Here’s the good news – God seems to honor Abram’s question and handles him so graciously. That’s where we get this moment that many of us are so familiar with – “Abram, look at the number of stars in the sky. That’s how many children you will have.” I’ve got you. I see the desires of your heart. Trust me.
This passage calls us to see the value of God’s promises in the big stuff and the seemingly little stuff that we don’t want to miss.
We are blessing the backpacks today for our students, teachers and any others who would like to have that blessing on their bag. I imagine that as a new school year and new chapter in the calendar starts there are big and small things that occupy our thoughts.
Will I like my teacher?
Is it even possible to accomplish all that is on this syllabus?
What will my relationships be like with my classmates?
Can us parents get through this homework and these extracurricular activities and still feel somewhat sane?
Will our company finish strong this year?
Are there really only 19 Fridays before Christmas?
All of these things may lead to bigger things...
Will my child get into the college we hope for?

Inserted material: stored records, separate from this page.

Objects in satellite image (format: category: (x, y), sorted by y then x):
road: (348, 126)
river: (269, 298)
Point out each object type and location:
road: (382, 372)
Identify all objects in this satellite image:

How will we pay for it?
Will this be the year that it finally clicks for them?
Will this be the year that they may not like school anymore?
How will I face the holidays this year after the loss of my loved one?
How will I do one more day in this work environment that is so taxing and draining? Is it time to step away?
So many things that can weigh on us that are seemingly small and others that also feel really big. God’s answer to all those concerns is found in this passage. I will be your portion and your shield. And just like Abram, God’s desire is to respond favorably to your deepest longings and give you the same protection, tenderness and love.
Backpack tags this year are shields. All are encouraged to receive one. There are enough for everyone here.
Place them on your bag and know that your church is praying for you in the big and the small things - asking God to go before you and make the rough places smooth. Amen.